Der AnalyticsCreator (AC) hat einen vorgesehenen Kontext: die Automatisierung der Erstellung von DWH, inklusive ETL und SSAS Datenbanken. In den letzten 4 Jahren habe ich versucht, den AC für alle Arten von Datenbank-Entwicklungen zu verwenden. Dabei musste ich auf einige Features des SQL Servers verzichten, wie temporale Tabellen (die in den SQL Server eingebaute Historisierung von Daten) oder Graph-Tabellen (Node und Edge). Oft habe ich über Feature Requests angeregt, den AC in ein Instrument für die Erstellung beliebiger Datenbanken erweitern zu lassen. Viele Features wurden implementiert und ich denke, dass ich mit meinen Ideen sehr zur Vielseitigkeit des AC beigetragen habe, der ein ganz hervorragendes Produkt ist und bleibt. Gleichzeitig kann ich vom Produkt-Management nicht erwarten, dass sich der AC nur an meinen Bedürfnissen orientiert. Der AC hat zahlende Kunden mit zum Teil anderen Bedürfnissen, und die Priorisierung der Entwicklung obliegt dem AC.

Azure Synapse Analytics hat eine teilweise andere Syntax, als der normale SQL Server, und nicht einmal Microsoft selbst schafft es, eine einfache Migration vom normalen SQL Server zu Synapse zu ermöglichen.
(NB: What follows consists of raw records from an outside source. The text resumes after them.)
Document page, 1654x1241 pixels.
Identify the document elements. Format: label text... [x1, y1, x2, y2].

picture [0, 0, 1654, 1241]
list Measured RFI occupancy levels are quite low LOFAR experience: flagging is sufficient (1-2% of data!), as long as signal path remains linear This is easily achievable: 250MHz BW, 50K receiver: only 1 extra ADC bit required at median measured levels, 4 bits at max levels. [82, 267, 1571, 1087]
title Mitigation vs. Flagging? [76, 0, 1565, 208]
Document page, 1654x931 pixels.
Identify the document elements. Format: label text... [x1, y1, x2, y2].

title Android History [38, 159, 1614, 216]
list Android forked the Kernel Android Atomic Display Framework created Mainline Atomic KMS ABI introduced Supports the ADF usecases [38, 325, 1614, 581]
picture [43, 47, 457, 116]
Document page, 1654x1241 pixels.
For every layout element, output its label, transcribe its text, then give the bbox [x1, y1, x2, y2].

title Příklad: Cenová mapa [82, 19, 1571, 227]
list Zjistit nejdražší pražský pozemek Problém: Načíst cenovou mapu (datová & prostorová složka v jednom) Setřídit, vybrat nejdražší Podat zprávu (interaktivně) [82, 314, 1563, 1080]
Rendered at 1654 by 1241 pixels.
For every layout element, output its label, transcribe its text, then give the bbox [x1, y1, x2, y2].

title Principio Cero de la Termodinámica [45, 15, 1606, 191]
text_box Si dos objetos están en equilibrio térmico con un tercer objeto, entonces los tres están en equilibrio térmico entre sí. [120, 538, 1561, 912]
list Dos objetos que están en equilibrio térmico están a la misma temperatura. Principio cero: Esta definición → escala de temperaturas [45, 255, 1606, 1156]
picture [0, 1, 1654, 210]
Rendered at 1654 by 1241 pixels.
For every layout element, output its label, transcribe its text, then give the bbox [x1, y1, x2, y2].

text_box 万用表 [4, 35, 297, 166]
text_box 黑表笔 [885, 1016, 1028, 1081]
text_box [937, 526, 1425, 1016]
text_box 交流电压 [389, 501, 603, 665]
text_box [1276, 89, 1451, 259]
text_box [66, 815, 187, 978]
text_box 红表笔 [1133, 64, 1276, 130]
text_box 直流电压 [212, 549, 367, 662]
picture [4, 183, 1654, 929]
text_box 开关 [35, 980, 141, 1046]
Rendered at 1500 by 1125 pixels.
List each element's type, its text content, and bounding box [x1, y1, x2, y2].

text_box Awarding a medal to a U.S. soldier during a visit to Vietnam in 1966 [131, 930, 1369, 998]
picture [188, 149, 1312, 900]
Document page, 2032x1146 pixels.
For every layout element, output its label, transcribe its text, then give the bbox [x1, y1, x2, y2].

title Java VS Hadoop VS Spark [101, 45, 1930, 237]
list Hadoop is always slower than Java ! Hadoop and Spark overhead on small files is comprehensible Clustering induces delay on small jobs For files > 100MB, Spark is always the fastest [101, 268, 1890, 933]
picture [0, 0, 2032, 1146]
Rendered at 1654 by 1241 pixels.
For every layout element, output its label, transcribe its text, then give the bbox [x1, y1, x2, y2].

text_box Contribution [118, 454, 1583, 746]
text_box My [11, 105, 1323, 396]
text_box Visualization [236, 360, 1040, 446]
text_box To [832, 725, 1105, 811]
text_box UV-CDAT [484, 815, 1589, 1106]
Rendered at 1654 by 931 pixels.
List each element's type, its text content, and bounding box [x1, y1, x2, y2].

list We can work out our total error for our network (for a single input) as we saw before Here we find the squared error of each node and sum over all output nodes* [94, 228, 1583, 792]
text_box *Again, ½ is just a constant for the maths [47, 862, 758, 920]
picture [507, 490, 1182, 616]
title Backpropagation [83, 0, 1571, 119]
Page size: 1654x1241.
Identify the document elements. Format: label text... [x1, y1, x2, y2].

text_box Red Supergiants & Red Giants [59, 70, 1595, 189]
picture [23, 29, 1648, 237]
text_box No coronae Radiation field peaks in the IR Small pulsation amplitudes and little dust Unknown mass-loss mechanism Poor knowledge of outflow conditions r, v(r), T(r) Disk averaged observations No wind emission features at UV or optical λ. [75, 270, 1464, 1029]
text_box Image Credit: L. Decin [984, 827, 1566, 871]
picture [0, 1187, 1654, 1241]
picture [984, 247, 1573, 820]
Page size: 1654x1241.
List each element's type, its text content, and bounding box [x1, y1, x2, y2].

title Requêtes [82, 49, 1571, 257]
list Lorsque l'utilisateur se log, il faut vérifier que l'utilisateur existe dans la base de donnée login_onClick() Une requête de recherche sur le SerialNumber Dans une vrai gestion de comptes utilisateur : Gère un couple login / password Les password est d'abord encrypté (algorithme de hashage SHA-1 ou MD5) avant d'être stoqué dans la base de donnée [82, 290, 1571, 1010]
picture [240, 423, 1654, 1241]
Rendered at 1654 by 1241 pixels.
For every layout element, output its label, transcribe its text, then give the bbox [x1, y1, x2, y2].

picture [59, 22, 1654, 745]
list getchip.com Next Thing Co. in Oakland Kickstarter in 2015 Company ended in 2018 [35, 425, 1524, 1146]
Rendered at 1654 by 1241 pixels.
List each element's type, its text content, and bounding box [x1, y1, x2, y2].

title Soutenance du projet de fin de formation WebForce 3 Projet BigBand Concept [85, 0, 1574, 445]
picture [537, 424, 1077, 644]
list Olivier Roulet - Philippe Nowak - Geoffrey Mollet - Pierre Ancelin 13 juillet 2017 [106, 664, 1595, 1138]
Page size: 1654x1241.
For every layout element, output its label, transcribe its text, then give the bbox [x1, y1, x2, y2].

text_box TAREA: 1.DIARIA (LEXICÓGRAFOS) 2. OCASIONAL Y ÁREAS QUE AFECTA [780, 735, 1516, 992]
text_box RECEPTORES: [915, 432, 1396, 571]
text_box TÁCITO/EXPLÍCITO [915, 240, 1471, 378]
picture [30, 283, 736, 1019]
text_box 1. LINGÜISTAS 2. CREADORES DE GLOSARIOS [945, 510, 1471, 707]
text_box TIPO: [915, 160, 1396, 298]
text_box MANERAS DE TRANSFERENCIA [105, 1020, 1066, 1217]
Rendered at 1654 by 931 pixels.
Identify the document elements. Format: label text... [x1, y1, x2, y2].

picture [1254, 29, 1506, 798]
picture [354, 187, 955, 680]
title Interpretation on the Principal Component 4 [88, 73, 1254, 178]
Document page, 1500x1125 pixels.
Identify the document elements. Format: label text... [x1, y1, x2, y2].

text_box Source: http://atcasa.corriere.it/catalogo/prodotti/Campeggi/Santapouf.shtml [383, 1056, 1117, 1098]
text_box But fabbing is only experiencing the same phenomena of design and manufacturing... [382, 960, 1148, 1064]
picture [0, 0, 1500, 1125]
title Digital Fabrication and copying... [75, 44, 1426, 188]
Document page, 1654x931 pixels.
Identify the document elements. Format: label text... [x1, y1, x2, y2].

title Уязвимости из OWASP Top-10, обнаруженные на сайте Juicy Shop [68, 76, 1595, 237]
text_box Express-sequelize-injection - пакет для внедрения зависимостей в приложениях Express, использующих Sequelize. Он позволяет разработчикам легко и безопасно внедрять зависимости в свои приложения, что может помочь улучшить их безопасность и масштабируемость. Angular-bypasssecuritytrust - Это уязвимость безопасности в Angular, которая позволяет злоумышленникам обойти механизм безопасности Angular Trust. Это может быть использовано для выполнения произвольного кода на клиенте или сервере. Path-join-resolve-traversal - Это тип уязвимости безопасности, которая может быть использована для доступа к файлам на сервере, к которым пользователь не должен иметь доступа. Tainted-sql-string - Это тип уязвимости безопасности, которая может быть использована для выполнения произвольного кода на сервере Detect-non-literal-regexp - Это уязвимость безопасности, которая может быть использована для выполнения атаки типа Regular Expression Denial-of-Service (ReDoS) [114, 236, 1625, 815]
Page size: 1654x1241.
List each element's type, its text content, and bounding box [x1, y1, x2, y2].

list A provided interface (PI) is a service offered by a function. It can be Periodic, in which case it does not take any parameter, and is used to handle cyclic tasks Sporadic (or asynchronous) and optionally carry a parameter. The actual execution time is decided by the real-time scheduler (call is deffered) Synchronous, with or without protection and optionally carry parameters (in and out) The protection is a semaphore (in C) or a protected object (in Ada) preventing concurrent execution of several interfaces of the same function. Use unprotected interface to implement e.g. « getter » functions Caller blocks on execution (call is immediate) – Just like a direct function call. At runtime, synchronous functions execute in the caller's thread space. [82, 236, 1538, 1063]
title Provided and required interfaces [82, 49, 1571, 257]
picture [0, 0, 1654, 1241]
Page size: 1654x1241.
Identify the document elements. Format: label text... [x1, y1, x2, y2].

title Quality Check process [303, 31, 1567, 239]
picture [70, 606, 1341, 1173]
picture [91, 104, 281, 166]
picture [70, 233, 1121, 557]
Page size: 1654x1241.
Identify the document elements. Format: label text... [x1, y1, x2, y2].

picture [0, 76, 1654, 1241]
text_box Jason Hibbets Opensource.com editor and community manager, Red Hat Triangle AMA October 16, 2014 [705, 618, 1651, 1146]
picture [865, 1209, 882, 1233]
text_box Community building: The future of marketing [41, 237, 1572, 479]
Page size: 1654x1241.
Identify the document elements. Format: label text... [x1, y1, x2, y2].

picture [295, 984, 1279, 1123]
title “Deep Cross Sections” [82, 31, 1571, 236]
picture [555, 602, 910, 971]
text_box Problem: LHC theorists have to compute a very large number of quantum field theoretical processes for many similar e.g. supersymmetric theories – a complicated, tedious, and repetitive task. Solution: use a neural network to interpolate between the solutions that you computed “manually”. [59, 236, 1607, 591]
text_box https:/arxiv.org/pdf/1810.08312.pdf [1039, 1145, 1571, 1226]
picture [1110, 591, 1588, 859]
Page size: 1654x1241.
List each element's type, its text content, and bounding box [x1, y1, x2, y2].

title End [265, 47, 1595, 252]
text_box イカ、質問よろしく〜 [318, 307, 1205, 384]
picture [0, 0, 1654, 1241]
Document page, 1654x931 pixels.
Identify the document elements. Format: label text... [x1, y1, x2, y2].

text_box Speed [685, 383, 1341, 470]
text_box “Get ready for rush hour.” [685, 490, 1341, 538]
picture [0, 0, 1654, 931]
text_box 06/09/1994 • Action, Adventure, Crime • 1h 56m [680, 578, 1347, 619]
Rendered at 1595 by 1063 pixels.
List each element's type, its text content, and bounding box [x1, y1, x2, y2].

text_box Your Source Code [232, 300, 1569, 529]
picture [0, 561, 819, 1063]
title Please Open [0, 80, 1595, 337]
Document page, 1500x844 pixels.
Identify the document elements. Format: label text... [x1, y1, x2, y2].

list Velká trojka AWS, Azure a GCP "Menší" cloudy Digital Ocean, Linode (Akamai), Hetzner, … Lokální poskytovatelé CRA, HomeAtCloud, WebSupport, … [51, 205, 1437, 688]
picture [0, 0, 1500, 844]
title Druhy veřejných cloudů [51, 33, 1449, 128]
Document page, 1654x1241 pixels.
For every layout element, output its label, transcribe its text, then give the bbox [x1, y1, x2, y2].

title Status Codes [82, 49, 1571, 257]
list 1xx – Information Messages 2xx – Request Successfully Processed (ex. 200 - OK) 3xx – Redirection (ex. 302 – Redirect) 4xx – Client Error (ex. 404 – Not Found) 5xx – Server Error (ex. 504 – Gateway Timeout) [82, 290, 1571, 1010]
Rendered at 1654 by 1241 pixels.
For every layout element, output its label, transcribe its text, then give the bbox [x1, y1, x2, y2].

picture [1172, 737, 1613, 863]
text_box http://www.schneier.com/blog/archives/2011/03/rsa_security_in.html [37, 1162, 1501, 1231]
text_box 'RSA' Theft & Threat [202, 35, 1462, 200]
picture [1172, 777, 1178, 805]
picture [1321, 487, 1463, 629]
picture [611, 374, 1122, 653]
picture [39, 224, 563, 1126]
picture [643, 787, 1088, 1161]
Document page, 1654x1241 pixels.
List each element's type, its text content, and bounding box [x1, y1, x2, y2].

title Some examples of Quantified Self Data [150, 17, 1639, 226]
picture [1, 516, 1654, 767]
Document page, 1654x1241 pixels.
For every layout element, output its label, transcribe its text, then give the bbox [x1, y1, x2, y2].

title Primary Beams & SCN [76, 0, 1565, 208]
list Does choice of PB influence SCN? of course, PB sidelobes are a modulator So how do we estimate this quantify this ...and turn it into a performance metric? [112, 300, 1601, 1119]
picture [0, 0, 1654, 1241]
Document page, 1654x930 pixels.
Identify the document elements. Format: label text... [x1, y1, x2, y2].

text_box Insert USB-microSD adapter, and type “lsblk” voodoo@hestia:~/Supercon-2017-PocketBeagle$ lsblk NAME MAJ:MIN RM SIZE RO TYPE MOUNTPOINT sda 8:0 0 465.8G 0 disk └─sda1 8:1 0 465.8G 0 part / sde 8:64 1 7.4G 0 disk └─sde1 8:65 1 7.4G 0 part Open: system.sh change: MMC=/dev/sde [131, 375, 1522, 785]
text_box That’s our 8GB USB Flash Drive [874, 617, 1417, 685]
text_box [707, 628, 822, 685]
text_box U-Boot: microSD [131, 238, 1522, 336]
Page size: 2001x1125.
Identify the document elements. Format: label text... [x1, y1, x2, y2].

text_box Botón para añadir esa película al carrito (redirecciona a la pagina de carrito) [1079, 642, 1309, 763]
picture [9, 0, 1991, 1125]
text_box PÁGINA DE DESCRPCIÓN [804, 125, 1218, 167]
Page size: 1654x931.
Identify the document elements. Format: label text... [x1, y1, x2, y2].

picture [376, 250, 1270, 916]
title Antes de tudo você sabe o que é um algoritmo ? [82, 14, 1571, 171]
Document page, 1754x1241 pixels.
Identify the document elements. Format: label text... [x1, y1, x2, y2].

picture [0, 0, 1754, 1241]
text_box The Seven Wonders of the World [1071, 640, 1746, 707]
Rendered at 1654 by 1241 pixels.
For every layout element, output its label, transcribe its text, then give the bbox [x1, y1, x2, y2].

Da wäre es vermessen, so etwas von Fremdprodukten wie dem AC zu verlangen.

Statt zu hoffen, dass der AC alles unterstützt, was ich mir wünsche, und hunderte Feature Requests zu erstellen, werde ich den AC zukünftig gemäß seinem vorgesehenen Kontext verwenden und für die allgemeine Arbeit mit Datenbanken mein eigenes Toolkit. So entstand das Open-Source-Projekt DataHandwerk-toolkit-mssql (Dokumentation).

in meinem Artikel “Meine Vision eines Werkzeugkastens für Daten-Handwerker” hatte ich schon einiges zum Thema Handwerk geschrieben. Seit diesem Artikel arbeite ich an diesem open-source-Projekt.

Als Handwerk werden zahlreiche gewerbliche Tätigkeiten bezeichnet, die Produkte meist auf Bestellung fertigen oder Dienstleistungen auf Nachfrage erbringen. Die handwerkliche Tätigkeit steht der industriellen Massenproduktion gegenüber.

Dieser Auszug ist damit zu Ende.